In the post-crisis environment that is probably around the 3 to 3.5 per cent level, he estimates.
Volatility in the cost of debt makes it hard to run a business, Dickens argues in the final of a three-part critique of the monetary policy framework,
"If you had stable interest rates people might be more willing to take risks."
Since 2002 the Reserve Bank's mandate has been not only to keep inflation in the 1 to 3 per cent range over the medium term but also, in pursuing that objective, to try to "avoid unnecessary instability in output, interest rates and the exchange rate".
Given the flexibility of a medium-term target range, the bank does not need to fine tune the OCR based on dubious economic growth forecasts or, even worse, reactively hike and cut the OCR in response to outcomes for economic growth, which is what it has largely done since 1989, Dickens says.
Estimating the neutral interest rate is no more difficult, he argues, than tasks the bank already confronts - estimating the potential growth rate based on labour force and productivity growth, or the unemployment rate below which wage inflation becomes problematic.
"There is uncertainty about exactly what the neutral rate is but it is relatively small compared with the range of interest rates we have experienced, with the 90-day bank bill yield swinging from 4.5 to 10 per cent."

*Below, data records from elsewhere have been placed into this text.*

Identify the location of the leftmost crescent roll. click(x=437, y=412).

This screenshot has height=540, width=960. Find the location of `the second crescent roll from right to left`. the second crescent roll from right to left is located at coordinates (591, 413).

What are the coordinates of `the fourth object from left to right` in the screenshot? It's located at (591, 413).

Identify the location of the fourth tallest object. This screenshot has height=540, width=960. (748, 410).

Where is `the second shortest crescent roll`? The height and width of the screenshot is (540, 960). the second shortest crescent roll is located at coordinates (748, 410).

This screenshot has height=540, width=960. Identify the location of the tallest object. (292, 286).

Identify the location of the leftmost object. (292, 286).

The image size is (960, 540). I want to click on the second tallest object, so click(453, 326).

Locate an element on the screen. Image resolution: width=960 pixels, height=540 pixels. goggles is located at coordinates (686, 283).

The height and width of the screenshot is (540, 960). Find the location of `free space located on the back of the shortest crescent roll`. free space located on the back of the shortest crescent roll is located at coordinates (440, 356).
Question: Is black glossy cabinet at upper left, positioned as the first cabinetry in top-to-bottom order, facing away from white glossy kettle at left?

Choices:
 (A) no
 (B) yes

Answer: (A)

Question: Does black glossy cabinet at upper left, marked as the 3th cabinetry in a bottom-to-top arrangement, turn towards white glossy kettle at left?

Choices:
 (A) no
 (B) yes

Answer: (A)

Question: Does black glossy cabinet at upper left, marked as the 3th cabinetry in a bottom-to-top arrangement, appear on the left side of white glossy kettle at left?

A stable interest rate policy would not eliminate the business cycle, Dickens says, but it would reduce the risk of the central bank amplifying it.

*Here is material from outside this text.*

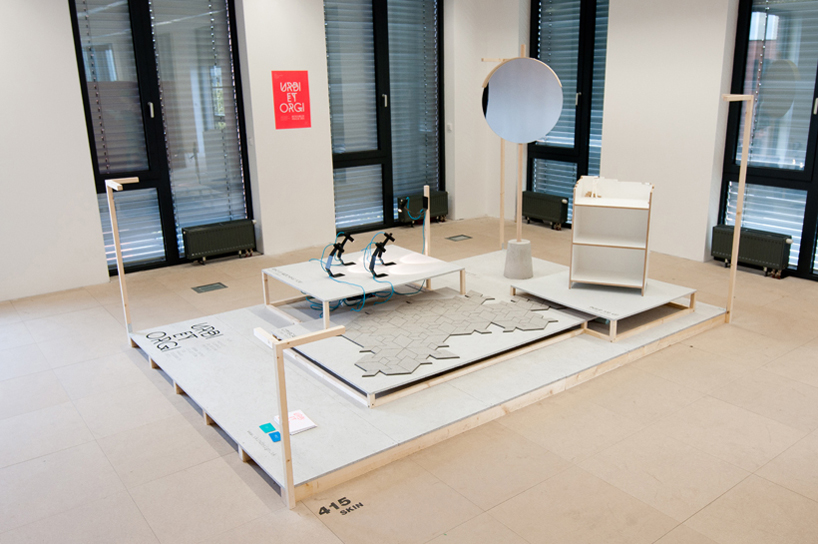
Find the location of a particular element. The height and width of the screenshot is (544, 818). table legs is located at coordinates (326, 307), (263, 284), (461, 282), (428, 283).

Smaller swings in economic output should also mean less volatility for the exchange rate. There is a much closer relationship between the currency and growth differentials than interest rate differentials.
But recent experience with developments in the United States reinforces the point that what happens in New Zealand is only half the story when it comes to the exchange rate, he says.
Dickens acknowledges that the Reserve Bank's policy rate has not been unusually volatile in recent years compared with its peers. The Fed funds rate has also moved by 6 percentage points.
But that does not mean that the conventional approach is the right one. "In the US a massive case can be made for the Greenspan Fed's experiment with low interest rates causing the housing bubble."
The resulting global financial crisis is an event of the magnitude that requires a rethink of where the neutral OCR rate is, but smaller international shocks like the Asian crisis, Sars, 9/11 or the first Gulf war are not.
"When these sorts of shocks arise, overseas central banks and sometimes governments respond to stimulate economic growth, which solves the underlying problem without the reserve bank having to kick the housing market around," Dickens says.
"Cutting the OCR in response to these sorts of international economic shocks does nothing to fix the underlying problems, so why create unnecessary volatility in interest rates and output in the domestic economy?"